* [Directive]
Copy out every line of text in the listing below word for word, leaving out the pictures.

┄┄┄┄┄┄┄┄┄┄┄┄┄┄┄┄┄┄┄┄

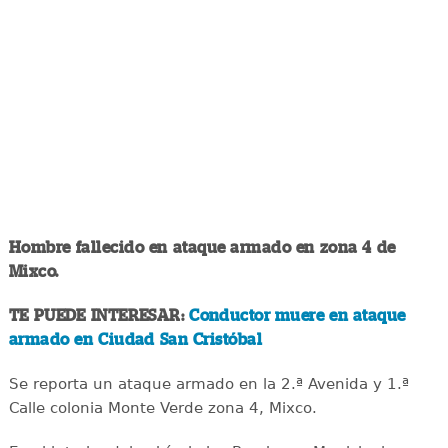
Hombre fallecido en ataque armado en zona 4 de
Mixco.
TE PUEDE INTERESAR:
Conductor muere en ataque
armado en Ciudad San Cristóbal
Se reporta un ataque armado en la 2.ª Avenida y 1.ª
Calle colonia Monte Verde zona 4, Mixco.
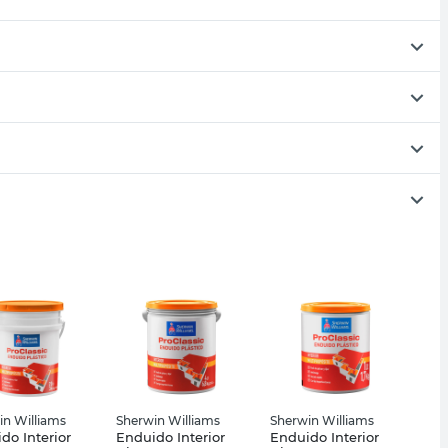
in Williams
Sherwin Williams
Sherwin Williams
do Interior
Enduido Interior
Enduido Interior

┄┄┄┄┄┄┄┄┄┄┄┄┄┄┄┄┄┄┄┄

* [Written solution]
Hombre fallecido en ataque armado en zona 4 de
Mixco.
TE PUEDE INTERESAR:
Conductor muere en ataque
armado en Ciudad San Cristóbal
Se reporta un ataque armado en la 2.ª Avenida y 1.ª
Calle colonia Monte Verde zona 4, Mixco.
in Williams
Sherwin Williams
Sherwin Williams
do Interior
Enduido Interior
Enduido Interior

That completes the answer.